One more thing, the NYRR had "lottery parties" during happy hour the day of the marathon announcement. Great idea. Runners got to come out and mingle together and get drink specials. Tie this in with Boston Marathon weekend. If the lottery is done on the weekend, then coincide the happy hours to the lottery announcement so people can watch it live. If the lottery is done on Monday, the day of the Boston Marathon, have the parties that evening in conjunction with a rebroadcast of the marathon.

IAAF and World XC
The World cross-country champs last month for perhaps the first time ever were not available for viewing in the United States or Great Britain. Not on television, and not online (unless you went to our forums and found a Polish feed of the race).

Track and Field needs to be on TV (and ideally a station people watch. NBCs audience is vastly greater to ESPNs audience which is vastly greater than Universal Sports. The NYC Marathon is seen by way more people than any other marathon in America because it has an NBC highlight show), but at the very least on the internet. In today's age of internet streaming, World XC not being on is unacceptable.

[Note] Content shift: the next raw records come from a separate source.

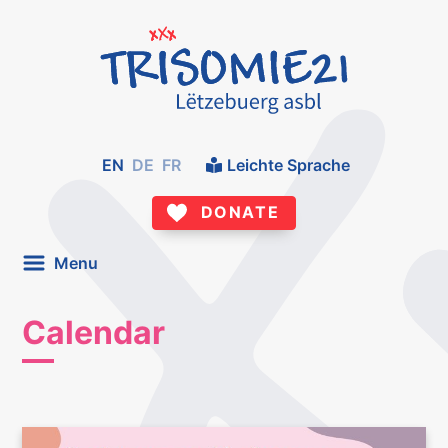
EN
DE
FR
Leichte Sprache
DONATE
Menu
Calendar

The IAAF is lamenting the demise of the popularity of cross country in Western countries and then does nothing to ensure that fans can actually watch the races. How can there be fan interest, when the races can't even be watched?

It comes down to money. In Britain, the BBC wanted to broadcast the champs but the IAAF rights' holder wanted more money. In the US, we believe Universal Sports had the rights but chose not to broadcast the meet. We're all for people making a buck in the sport and have no problem with races trying to get as much money as possible for their tv packages.

However, the IAAF should have a rule on the books in all of its rights packages. If you own the rights to an event, and you choose for whatever reason not to broadcast the event, the IAAF itself can broadcast or stream the event or rebid it out. This is Pareto efficient - the fans are better off and the rights holders are no worse off. Sites like livestream.com or ustream.tv would no doubt love to stream a World Championship to show off their services.  World XC would be a hit on LetsRun.com as well.